⟨

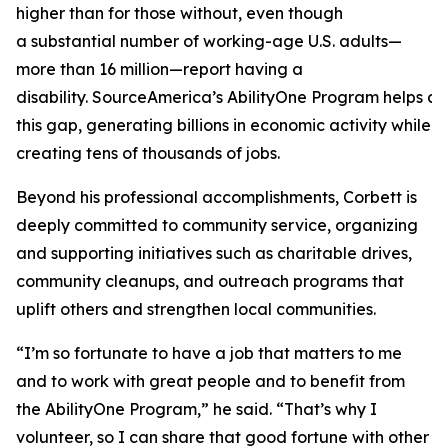
higher than for those without, even though
a substantial number of working-age U.S. adults—
more than 16 million—report having a
disability. SourceAmerica’s AbilityOne Program helps a
this gap, generating billions in economic activity while
creating tens of thousands of jobs.
Beyond his professional accomplishments, Corbett is
deeply committed to community service, organizing
and supporting initiatives such as charitable drives,
community cleanups, and outreach programs that
uplift others and strengthen local communities.
“I’m so fortunate to have a job that matters to me
and to work with great people and to benefit from
the AbilityOne Program,” he said. “That’s why I
volunteer, so I can share that good fortune with other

⟩

> [EXERCISE BRIEF]:
Copy out every line of text in the records above word for word, leaving out the pictures.

> [RESULT FOR THIS TASK]:
higher than for those without, even though
a substantial number of working-age U.S. adults—
more than 16 million—report having a
disability. SourceAmerica’s AbilityOne Program helps a
this gap, generating billions in economic activity while
creating tens of thousands of jobs.
Beyond his professional accomplishments, Corbett is
deeply committed to community service, organizing
and supporting initiatives such as charitable drives,
community cleanups, and outreach programs that
uplift others and strengthen local communities.
“I’m so fortunate to have a job that matters to me
and to work with great people and to benefit from
the AbilityOne Program,” he said. “That’s why I
volunteer, so I can share that good fortune with other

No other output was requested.